Often-times, if a creditor threatens to sue you, the most effective thing you can do is to tell him frankly that if he sues you, you'll have no other alternative except to file bankruptcy papers.
In many instances, this will cause him to take a second look and to do whatever he can to assist you in paying him the money you owe, but over a longer period of time, and at smaller monthly payments.
The absolute bottom line is that your creditors know only too well that if you do file for bankruptcy, their chances of receiving even half of what you owe is practically nil. Thus, it's in their best interest to do every thing they can to help you to continue making payments on the amount you owe, regardless of how small those payments may be.
When a creditor does sue you, and gets a judgement against you, he can then get a court order directing the sheriff to seize your personal property and sell it, with all monies realized going to the creditor to satisfy your debt.
When they see this about to happen, many people connive to make themselves "judgement proof." In other words, they hide their assets or move them out-of-state before the sheriff or marshall arrives. This is illegal, but is done as often as not.
Many creditors will attempt to "garnishee" your wages. This is done by getting a court order directing your employer to set aside part of your wages or salary every pay period and turn it over to him. First, of course, he has to find out where you work; and even then, in most states, there are limits set relative to how much a creditor can garnishee for your wages.
If you have no job, and no visible assets, or you live in a state where your wages cannot be garnisheed, your creditors actually have very few ways of ever collecting from you.
Many techniques used by creditors and collection agencies are illegal. A creditor or agency can write letters to you; call you once a day in quest of a payment; and even knock on your door to ask about a payment. But, he is forbidden by law to harass you or invade your privacy, or use deceptive means to get you to pay your bills.
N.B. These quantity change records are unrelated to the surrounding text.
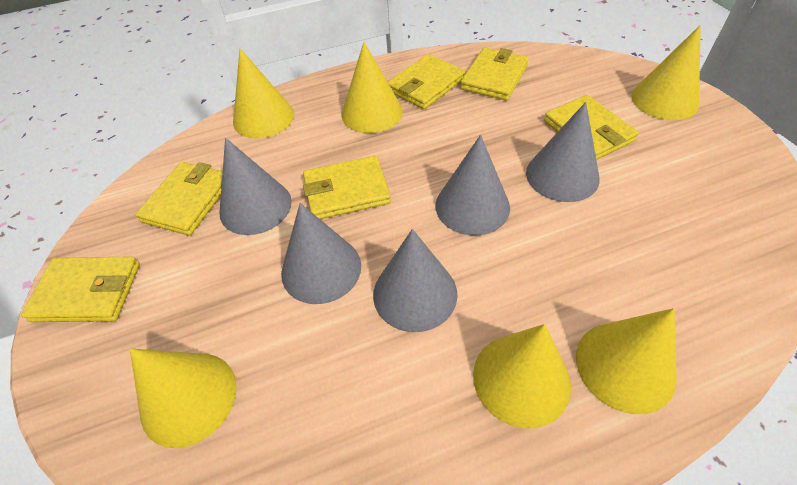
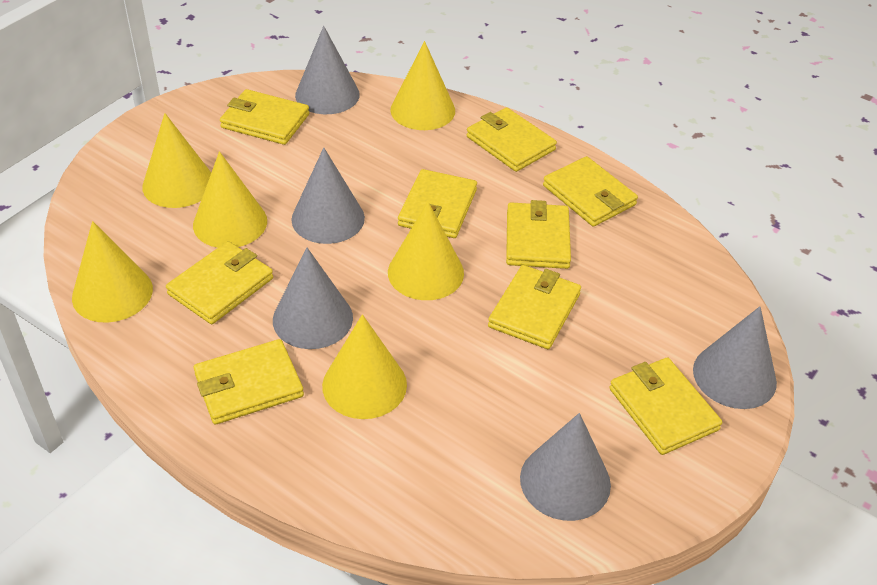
yellow wallet: [21,256,140,322] [135,162,223,236] [303,156,391,219] [388,54,465,109] [460,48,529,101] [544,95,639,160] = 6 -> [166,241,273,324] [194,339,304,424] [220,89,309,145] [398,169,477,238] [467,107,557,172] [488,265,581,349] [506,200,571,269] [543,156,638,227] [609,357,722,455] = 9

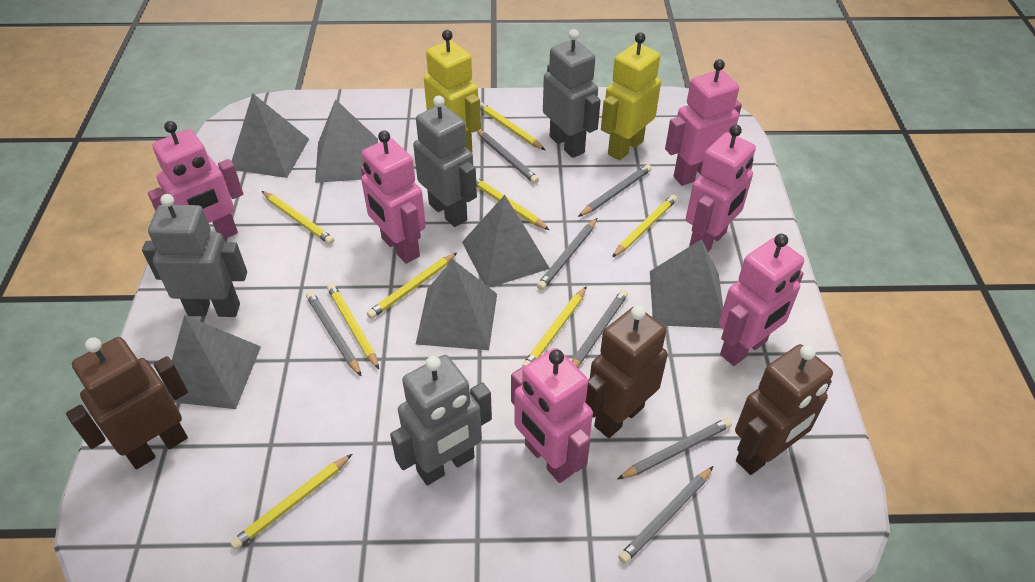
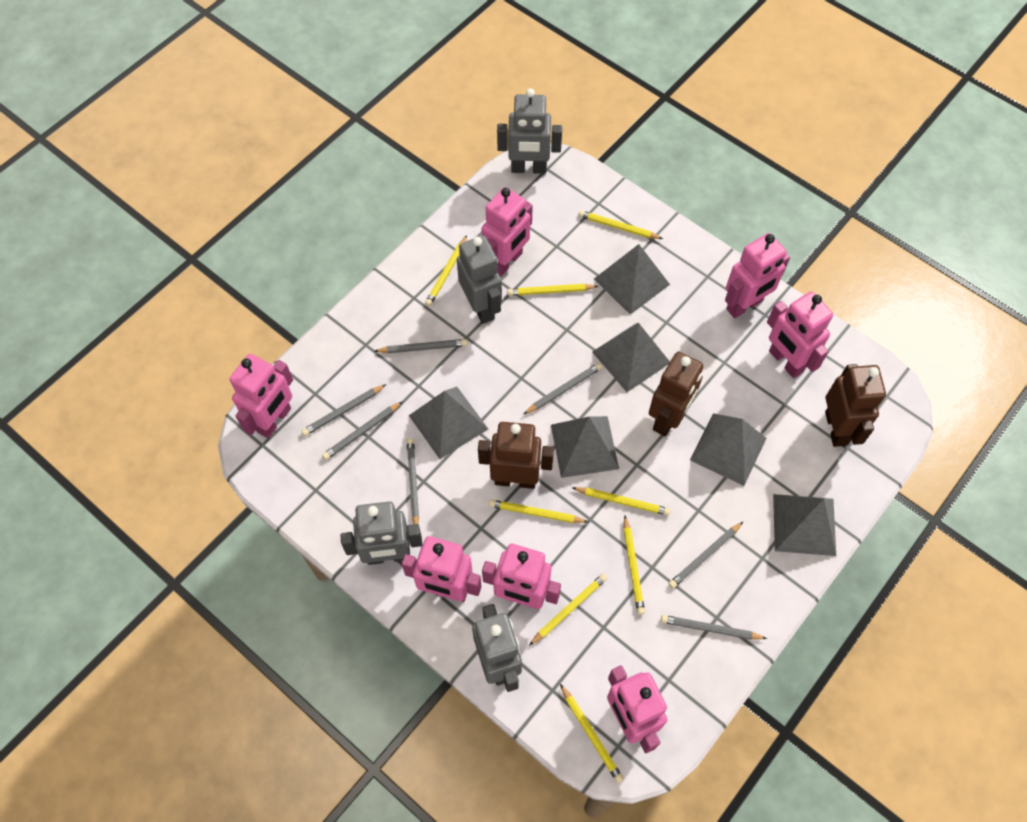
pink robot: [148,121,243,239] [361,130,426,264] [511,348,593,483] [665,59,742,186] [686,125,756,251] [719,234,804,366] = 6 -> [229,354,293,438] [402,536,481,602] [481,187,533,277] [482,544,561,610] [607,665,667,753] [725,233,790,318] [767,291,833,378] = 7
yellow robot: [424,30,481,152] [601,32,661,161] = 2 -> none = 0

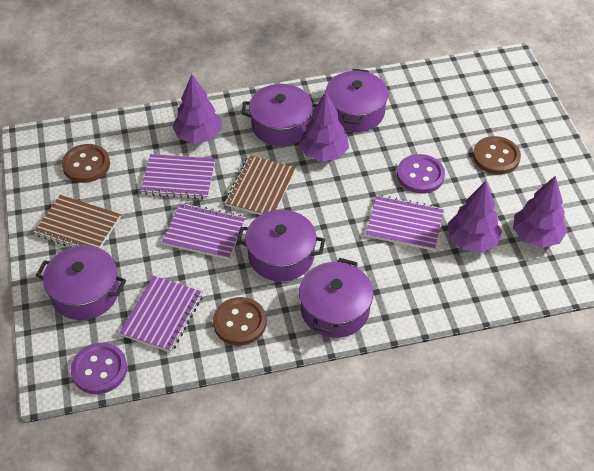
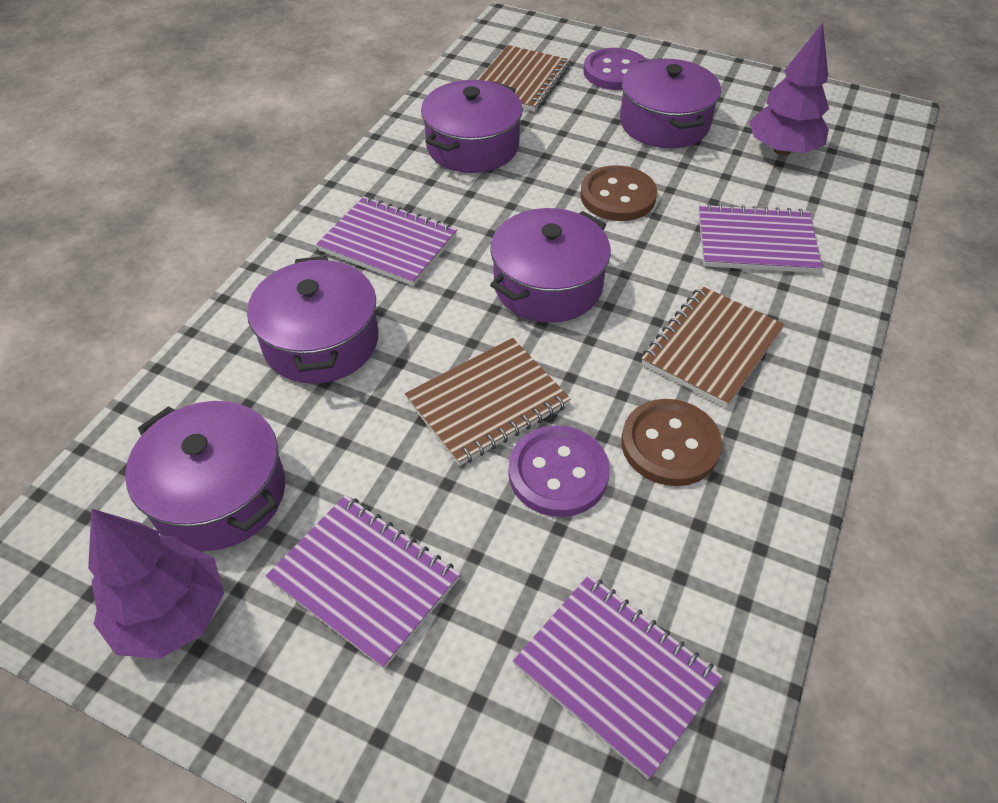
brown button: [62,144,110,183] [213,297,266,346] [473,136,521,175] = 3 -> [580,165,657,221] [621,399,722,486] = 2
brown notebook: [34,195,121,248] [225,155,296,215] = 2 -> [405,338,571,466] [479,45,570,112] [641,286,785,408] = 3
purple tree: [172,74,222,144] [299,92,349,162] [448,181,502,253] [513,176,568,248] = 4 -> [88,509,224,659] [749,23,829,156] = 2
He cannot use foul and abusive language over the telephone, tell anyone besides you the reason for his phone call, inconvenience you or in any way threaten your job or your reputation in the neighborhood where you live.
Still, the best idea for reorganization and settlement of your debts when you find yourself in an untenable position, is in-person visits and explanations of your situation with your creditors, and a desire to explore other possible ways of mutual satisfaction without involving collection agencies or bankruptcy.
Give it a try. It's a lot easier than most people realize.